━━ Página

Jueves de la XVII Semana Ordinaria

Mt 13, 47-53

Hoy nos encontramos dos parábolas de Jesús muy breves, concisas, que pueden tener muy diferentes interpretaciones. La primera afirma que el Reino de los Cielos se parece a la red que arrojan los pescadores. Escena cotidiana, rutinaria, pero de la que depende la economía y la vida de aquellos hombres. Es esencial para su sostenimiento. Trabajo continuo pero siempre renovado y siempre exigente.

Así es el Reino de los Cielos: trabajo continuo, trabajo para dar vida…, trabajo que siempre e insistentemente se ha de hacer. Pero no siempre se obtiene todo lo que se quiere y aun lo que se obtiene, no siempre será lo mejor. Hay que lanzar la red aunque en ella entraran también los peces no deseados, que implican trabajo y esfuerzo y que no reportan ganancias. Así es de universal, de propositivo y de esperanzador el Reino de los cielos.

━━━━
━━ Datos extraídos

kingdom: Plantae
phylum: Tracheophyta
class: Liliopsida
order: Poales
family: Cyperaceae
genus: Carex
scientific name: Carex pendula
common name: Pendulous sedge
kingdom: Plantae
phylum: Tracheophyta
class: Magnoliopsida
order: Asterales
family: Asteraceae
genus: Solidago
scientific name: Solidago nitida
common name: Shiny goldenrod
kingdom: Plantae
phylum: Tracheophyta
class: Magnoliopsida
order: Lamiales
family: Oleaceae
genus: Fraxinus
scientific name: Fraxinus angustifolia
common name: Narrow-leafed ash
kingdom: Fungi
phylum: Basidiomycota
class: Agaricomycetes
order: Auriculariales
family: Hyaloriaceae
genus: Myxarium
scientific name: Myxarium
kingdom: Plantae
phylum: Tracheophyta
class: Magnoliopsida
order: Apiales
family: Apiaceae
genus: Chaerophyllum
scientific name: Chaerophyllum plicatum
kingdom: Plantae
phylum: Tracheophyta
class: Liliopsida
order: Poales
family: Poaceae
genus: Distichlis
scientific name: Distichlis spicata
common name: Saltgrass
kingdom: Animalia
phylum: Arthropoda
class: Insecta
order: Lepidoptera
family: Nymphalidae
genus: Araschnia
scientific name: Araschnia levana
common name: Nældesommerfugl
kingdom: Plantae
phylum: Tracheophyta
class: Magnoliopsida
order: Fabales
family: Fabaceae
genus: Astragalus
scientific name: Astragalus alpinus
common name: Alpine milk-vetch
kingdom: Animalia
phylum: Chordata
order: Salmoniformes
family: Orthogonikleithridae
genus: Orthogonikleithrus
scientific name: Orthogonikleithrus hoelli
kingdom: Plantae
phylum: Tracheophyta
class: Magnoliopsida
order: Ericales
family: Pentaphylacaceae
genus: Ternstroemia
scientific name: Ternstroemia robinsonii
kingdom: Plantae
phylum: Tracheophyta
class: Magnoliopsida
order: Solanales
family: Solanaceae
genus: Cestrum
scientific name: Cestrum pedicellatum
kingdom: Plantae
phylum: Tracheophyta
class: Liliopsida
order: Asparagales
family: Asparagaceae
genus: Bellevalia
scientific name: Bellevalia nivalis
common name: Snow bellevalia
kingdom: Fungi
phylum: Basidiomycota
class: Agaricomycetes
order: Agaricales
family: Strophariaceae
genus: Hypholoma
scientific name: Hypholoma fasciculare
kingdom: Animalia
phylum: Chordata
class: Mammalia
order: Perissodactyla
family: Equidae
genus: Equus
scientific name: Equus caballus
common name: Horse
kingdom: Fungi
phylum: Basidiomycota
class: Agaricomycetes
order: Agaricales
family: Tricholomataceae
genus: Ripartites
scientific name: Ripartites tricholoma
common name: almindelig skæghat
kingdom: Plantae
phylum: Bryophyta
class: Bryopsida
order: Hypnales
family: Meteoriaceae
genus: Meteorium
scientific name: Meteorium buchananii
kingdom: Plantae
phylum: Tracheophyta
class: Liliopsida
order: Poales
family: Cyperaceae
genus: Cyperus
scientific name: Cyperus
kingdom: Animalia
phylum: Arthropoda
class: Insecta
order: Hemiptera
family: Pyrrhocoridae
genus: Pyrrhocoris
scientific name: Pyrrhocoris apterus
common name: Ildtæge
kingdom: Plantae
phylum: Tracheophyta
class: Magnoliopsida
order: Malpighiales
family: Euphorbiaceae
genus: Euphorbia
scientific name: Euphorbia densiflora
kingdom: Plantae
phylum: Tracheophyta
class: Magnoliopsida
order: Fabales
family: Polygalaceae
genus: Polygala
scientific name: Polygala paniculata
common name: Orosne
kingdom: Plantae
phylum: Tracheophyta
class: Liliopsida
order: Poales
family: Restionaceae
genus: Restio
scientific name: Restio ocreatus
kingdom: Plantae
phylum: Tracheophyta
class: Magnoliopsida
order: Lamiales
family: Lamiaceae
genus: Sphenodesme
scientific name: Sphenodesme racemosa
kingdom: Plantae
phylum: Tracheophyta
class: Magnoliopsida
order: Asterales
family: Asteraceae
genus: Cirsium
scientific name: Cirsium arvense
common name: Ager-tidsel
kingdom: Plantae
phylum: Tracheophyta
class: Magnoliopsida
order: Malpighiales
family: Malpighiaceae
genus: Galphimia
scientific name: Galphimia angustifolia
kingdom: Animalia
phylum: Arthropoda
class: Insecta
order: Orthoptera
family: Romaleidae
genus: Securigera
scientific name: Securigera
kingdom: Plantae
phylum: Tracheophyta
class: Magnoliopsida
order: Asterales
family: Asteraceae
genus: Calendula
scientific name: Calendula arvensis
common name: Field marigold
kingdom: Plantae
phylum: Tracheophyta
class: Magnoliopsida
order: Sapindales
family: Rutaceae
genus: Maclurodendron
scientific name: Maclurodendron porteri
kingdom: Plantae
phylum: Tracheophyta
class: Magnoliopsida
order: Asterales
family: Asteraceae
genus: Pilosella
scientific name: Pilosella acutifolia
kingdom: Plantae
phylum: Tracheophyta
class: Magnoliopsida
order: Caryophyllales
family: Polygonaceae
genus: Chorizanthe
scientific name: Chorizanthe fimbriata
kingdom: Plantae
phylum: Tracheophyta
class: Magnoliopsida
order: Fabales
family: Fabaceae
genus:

━━━━

◆ **Retos**
(a) Indica si cada afirmación coincide con el comentario sobre Mt 13, 47-53: (i) la primera parábola compara el Reino de los Cielos con la red de los pescadores; (ii) las dos parábolas admiten una sola interpretación; (iii) los peces no deseados reportan ganancias.
(b) Reescribe el pasaje del comentario sobre Mt 13, 47-53 que empieza con "Jueves de la" y sigue hasta "de los cielos.", cambiando "pescadores" por "marineros".
(c) Prosigue el comentario sobre las parábolas de Mt 13, 47-53 a partir de su última oración.

◆ **Resultados de tareas**
(a)
(i) Sí: "La primera afirma que el Reino de los Cielos se parece a la red que arrojan los pescadores."
(ii) No: "que pueden tener muy diferentes interpretaciones."
(iii) No: "que implican trabajo y esfuerzo y que no reportan ganancias."

(b)
Jueves de la XVII Semana Ordinaria

Mt 13, 47-53

Hoy nos encontramos dos parábolas de Jesús muy breves, concisas, que pueden tener muy diferentes interpretaciones. La primera afirma que el Reino de los Cielos se parece a la red que arrojan los marineros. Escena cotidiana, rutinaria, pero de la que depende la economía y la vida de aquellos hombres. Es esencial para su sostenimiento. Trabajo continuo pero siempre renovado y siempre exigente.

Así es el Reino de los Cielos: trabajo continuo, trabajo para dar vida…, trabajo que siempre e insistentemente se ha de hacer. Pero no siempre se obtiene todo lo que se quiere y aun lo que se obtiene, no siempre será lo mejor. Hay que lanzar la red aunque en ella entraran también los peces no deseados, que implican trabajo y esfuerzo y que no reportan ganancias. Así es de universal, de propositivo y de esperanzador el Reino de los cielos.

(c)
También a esta parábola se le añade un tinte escatológico al afirmar que al final de los tiempos habrá una elección definitiva entre buenos y malos. Ahora no somos muy dados a imaginar estos últimos días y a veces hasta damos la impresión de que quisiéramos no tener que hablar de estas realidades. Contrariamente las denominaciones evangélicas abusan de estos temas y los emplean para infundir miedos y angustias.

Nunca debemos desentendernos de esta realidad: al final debemos presentar nuestras cuentas a Dios que es el único que podrá decirnos si hemos actuado bien o mal. Sólo a sus ojos es importante cada una de nuestras acciones y esto debería dar el justo sentido y valor a cada acción por más rutinaria y pequeña que parezca: ¿Cómo la está viendo Dios? ¿Qué fruto se saca de ella al final de los tiempos?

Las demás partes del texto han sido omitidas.